Parce qu'il dispose que des directives anticipées peuvent être validées par le patient et par le médecin sans prévoir que celles-ci soient contraignantes à l'égard du médecin en cas d'urgence vitale immédiate, l'article 2 marque un recul évident de la liberté du patient.
Cette proposition de loi ne peut donc qu'être renvoyée à un nouvel examen plus abouti et dont l'esprit serait conforme à l'engagement n° 21 pris par le Président de la République au printemps 2012 : « Je proposerai que toute personne majeure en phase avancée ou terminale d'une maladie incurable, provoquant une souffrance physique ou psychique insupportable, et qui ne peut être apaisée, puisse demander, dans des conditions précises et strictes, à bénéficier d'une assistance médicalisée pour terminer sa vie dans la dignité. »
Le Gouvernement a d'ores et déjà saisi en ce sens le Comité consultatif national d'éthique des orientations qu'il souhaite inscrire dans son futur projet de loi sur ces questions.

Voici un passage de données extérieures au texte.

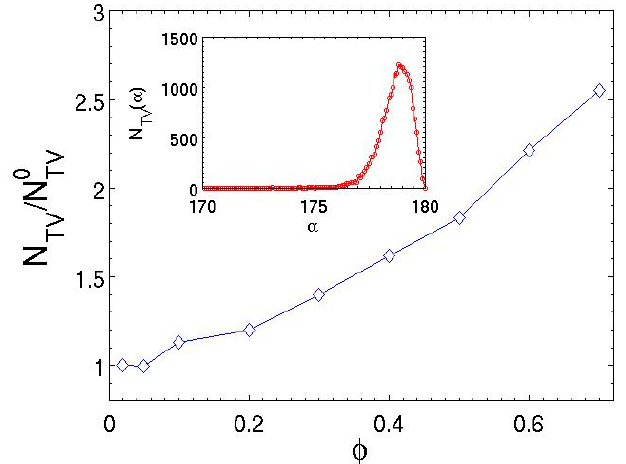
Table 2. Average number of topology violations per 100 τ for in semidilute solutions with different polymer volume fractions. The results are obtained in simulations having a total time of 5000 τ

À ce stade du processus de réflexion, je considère comme impératif le respect des directives anticipées émises par le patient et formulées au terme d'un cheminement personnel éclairé et juridiquement encadré. En d'autres termes, il me paraît absolument nécessaire de permettre au patient qui en fait le choix en conscience d'accéder à une interruption volontaire de vie.
Formulée préalablement de manière lucide, éclairée et réitérée, l'interruption volontaire de vie sera pour chaque patient le droit à un dernier acte de vie avant la mort, l'ultime respect de son humanité.
Je conclurai mon propos par ces mots : on n'a qu'une vie pour être un homme, mais il faut toute une vie pour être un homme. (Applaudissements sur les bancs du groupe SRC, écologiste et RRDP.)